> Извлечённый текст:
Выбрать главу

… и душа незримо

Жжет и разъедает тело.

Но если душе невнятен стон земных страстей, то не нужно ей и «ни утешений, ни услад». Она

Глядит безстрашными очами

В тысячелетия свои,

Летит широкими крылами

В огнекрылатые рои.

Не нужен ей и сам ея носитель:

И навсегда уж ей не надо

Того, кто под косым дождем

В аллеях Кронверкскаго сада

Бредет в ничтожестве своем.

Именно из этого разлада, из этой раздвоенности возникает сознание ничтожности мира и человека, презрение к тому и другому. Жизнь скучна, а человек ничтожен — на все лады повторяет Ходасевич.

А человек — иль не затем он,

Чтобы забыть его могли? —

восклицает поэт.

В другом месте он говорит:

Лучше спать, чем слушать речи

Злобной жизни человечьей,

Малых правд пустую прю

Люди для него — «бесы юркие» жизнь человеческая — блистательная кутерьма, «дурные сны», «серенькая ночка», «тихий ад», в котором душе ничего не надо:

Мне каждый звук терзает слух

И каждый луч глазам несносен.

Это по новому и с гораздо большей остротой и правдоподобностью выраженное Гумилевское (у Гумилева оно было мимолетное) «презрение к миру и усталость слов» порождает непреодолимое желание нарушить равновесие этого «тихаго ада», разстроить скучный мировой порядок, метафизически набедокурить, если можно так выразиться. И поэт все с той же правдивостью самообнажения, доходящей до цинизма, признается:

Все жду, кого-нибудь задавит

Взбесившийся автомобиль,

Зевака бедный окровавит

Торцовую сухую пыль.

И с этого пойдет, начнется:

Раскачка, выворот, беда,

Звезда на землю оборвется

И станет горькою вода.

Прорвутся сны, что душу душат.

Начнется все, чего хочу,

И солнце ангелы потушат,

Как утром — лишнюю свечу.

> Записанные данные:
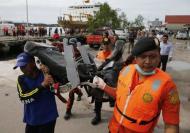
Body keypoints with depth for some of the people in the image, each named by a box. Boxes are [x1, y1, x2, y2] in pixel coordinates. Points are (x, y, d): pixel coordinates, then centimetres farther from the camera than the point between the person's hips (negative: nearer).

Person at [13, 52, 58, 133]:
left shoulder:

> Задания по тексту:
- 1) Обнови фрагмент текста о Ходасевиче от «В огнекрылатые рои.» до «лады повторяет Ходасевич.», поставив «Летняго сада» вместо «Кронверкскаго сада».
- 2) Что, согласно тексту о Ходасевиче, поэт повторяет на все лады?
Данные для работы не понадобятся.

> Решённые задания:
- 1)
В огнекрылатые рои.

Не нужен ей и сам ея носитель:

И навсегда уж ей не надо

Того, кто под косым дождем

В аллеях Летняго сада

Бредет в ничтожестве своем.

Именно из этого разлада, из этой раздвоенности возникает сознание ничтожности мира и человека, презрение к тому и другому. Жизнь скучна, а человек ничтожен — на все лады повторяет Ходасевич.

- 2) Что жизнь скучна, а человек ничтожен.